Surat NGO Untuk Rohingya

by

NGO (non government organization) baik dalam maupun luar negeri mengecam keras kebiadaban yang dilakukan oleh militer Myanmar terhadap muslim Rohingya.

Wartapilihan.com, Jakarta – Perserikatan bangsa-bangsa PBB menyebut etnis rohingya sebagai etnis yang paling menderita di muka bumi. Daftar etnis minoritas ini talk di Myanmar tertindas di Bangladesh mayoritas etnis rohingya tinggal di Rakhine, salah satu bagian provinsi di Myanmar, namun dari Bangladesh sebaliknya, Bangladesh tidak mau menerima mereka karena dianggap sebagai warga Myanmar.
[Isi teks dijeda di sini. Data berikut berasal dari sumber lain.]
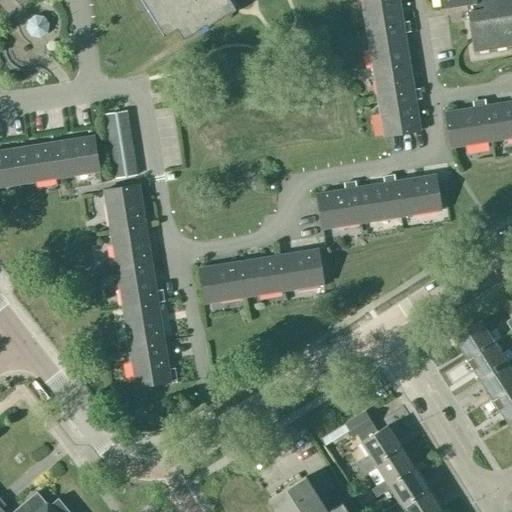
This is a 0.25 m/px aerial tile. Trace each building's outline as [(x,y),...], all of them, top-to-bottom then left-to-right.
[(144,0),(165,33),(163,34),(165,36),(177,28),(184,39),(206,24),(207,26),(235,9),(229,0),(144,0)] [(368,0),(362,1),(367,35),(404,29),(398,0),(368,0)] [(511,0),(439,0),(441,9),(468,5),(469,12),(467,12),(473,52),(511,45),(511,0)] [(47,32),(49,23),(44,16),(35,14),(27,19),(26,28),(31,36),(40,37),(47,32)] [(367,35),(373,68),(410,62),(404,29),(367,35)] [(373,68),(379,102),(415,96),(410,62),(373,68)] [(379,102),(384,136),(421,130),(415,96),(379,102)] [(511,137),(511,101),(485,106),(491,141),(511,137)] [(491,141),(485,106),(445,113),(451,147),(491,141)] [(137,174),(127,110),(106,113),(116,177),(137,174)] [(94,136),(55,142),(60,176),(100,170),(94,136)] [(55,142),(15,149),(20,182),(60,176),(55,142)] [(0,185),(20,182),(15,149),(0,150),(0,185)] [(440,209),(434,175),(396,181),(401,215),(440,209)] [(401,215),(396,181),(356,187),(362,222),(401,215)] [(104,189),(110,229),(145,223),(139,184),(104,189)] [(362,222),(356,187),(317,193),(323,228),(362,222)] [(110,229),(117,268),(151,263),(145,223),(110,229)] [(317,249),(278,255),(283,289),(322,283),(317,249)] [(283,289),(278,255),(239,261),(244,296),(283,289)] [(244,296),(239,261),(199,267),(205,302),(244,296)] [(117,268),(123,308),(157,302),(151,263),(117,268)] [(123,308),(129,347),(164,342),(157,302),(123,308)] [(454,337),(467,357),(491,341),(492,343),(502,337),(496,328),(487,334),(479,322),(454,337)] [(480,377),(504,362),(505,363),(511,357),(511,353),(508,348),(499,354),(492,343),(491,341),(467,357),(480,377)] [(129,347),(136,386),(170,380),(164,342),(129,347)] [(480,377),(492,398),(511,385),(511,373),(505,363),(504,362),(480,377)] [(511,385),(492,398),(505,418),(511,413),(511,385)] [(375,463),(401,447),(387,425),(377,431),(364,411),(320,439),(324,445),(349,430),(353,436),(357,434),(361,441),(369,454),(356,462),(364,475),(377,466),(375,463)] [(401,447),(375,463),(377,466),(386,479),(372,488),(378,497),(391,488),(389,484),(415,468),(401,447)] [(389,484),(391,488),(399,501),(386,510),(387,511),(399,511),(404,509),(402,505),(428,489),(415,468),(389,484)] [(305,476),(268,500),(275,511),(348,511),(342,502),(327,511),(305,476)] [(438,511),(442,510),(428,489),(402,505),(404,509),(406,511),(438,511)] [(0,511),(70,511),(58,497),(48,505),(37,491),(11,511),(4,511),(1,507),(4,504),(1,500),(0,499),(0,511)]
Ketiadaan identitas ini menyebabkan mereka tidak memiliki akses pekerjaan, pendidikan, kesehatan, dan tempat tinggal yang layak. Bahkan, ruang gerak mereka dibatasi hanya pada lingkup geografis tertentu.

Sejak 1982, etnis rohingya telah mengalami persekusi dan pengukuran berulang kali. Terakhir, sepanjang minggu ini, tidak kurang 3000 orang melarikan diri ke perbatasan Bangladesh karena kebrutalan yang dilakukan oleh militer Myanmar. Dalam sepekan ini, jumlah korban dari etnis Rohingya mencapai kurang lebih 800an orang, termasuk perempuan dan anak-anak.
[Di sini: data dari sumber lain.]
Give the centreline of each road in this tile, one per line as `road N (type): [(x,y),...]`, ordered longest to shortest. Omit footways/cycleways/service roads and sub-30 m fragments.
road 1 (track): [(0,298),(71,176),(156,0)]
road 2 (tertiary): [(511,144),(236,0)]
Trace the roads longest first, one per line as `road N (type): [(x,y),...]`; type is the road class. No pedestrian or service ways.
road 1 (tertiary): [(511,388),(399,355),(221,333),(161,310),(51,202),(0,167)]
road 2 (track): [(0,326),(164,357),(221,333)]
Menanggapi hal tersebut, Sekretaris Jenderal The Union of NGOs of The Islamic World Atty. Ali Kurt mengirim surat kepada Sekretaris Jenderal PBB Antonio Guterres tentang tanggung jawab kemanusiaan di Rohingya. Berikut kutipannya:

Yang Mulia,

Seperti Anda lihat dengan jelas, 15% populasi muslim di Rakhine Myanmar, telah mengalami genosida secara brutal dan kekejaman sebelum dunia beradab melalui operasi militer, di samping serangan Buddhis yang dimulai secara bersamaan di banyak wilayah Myanmar baru-baru ini.

Kekejaman yang diterapkan terhadap Muslim Rakhine si Myanmar ini adalah “pembersihan etnis” dan “genosida” Selama genosida yang dilakukan pada tahun 1938, 1942, 1954, 1978 dan 2012, ribuan Muslim Rakhine terbunuh dan ratusan ribu terpaksa meninggalkan daerah, sehingga menjadi pengungsi dan pembersihan etnis berubah menjadi sistematik.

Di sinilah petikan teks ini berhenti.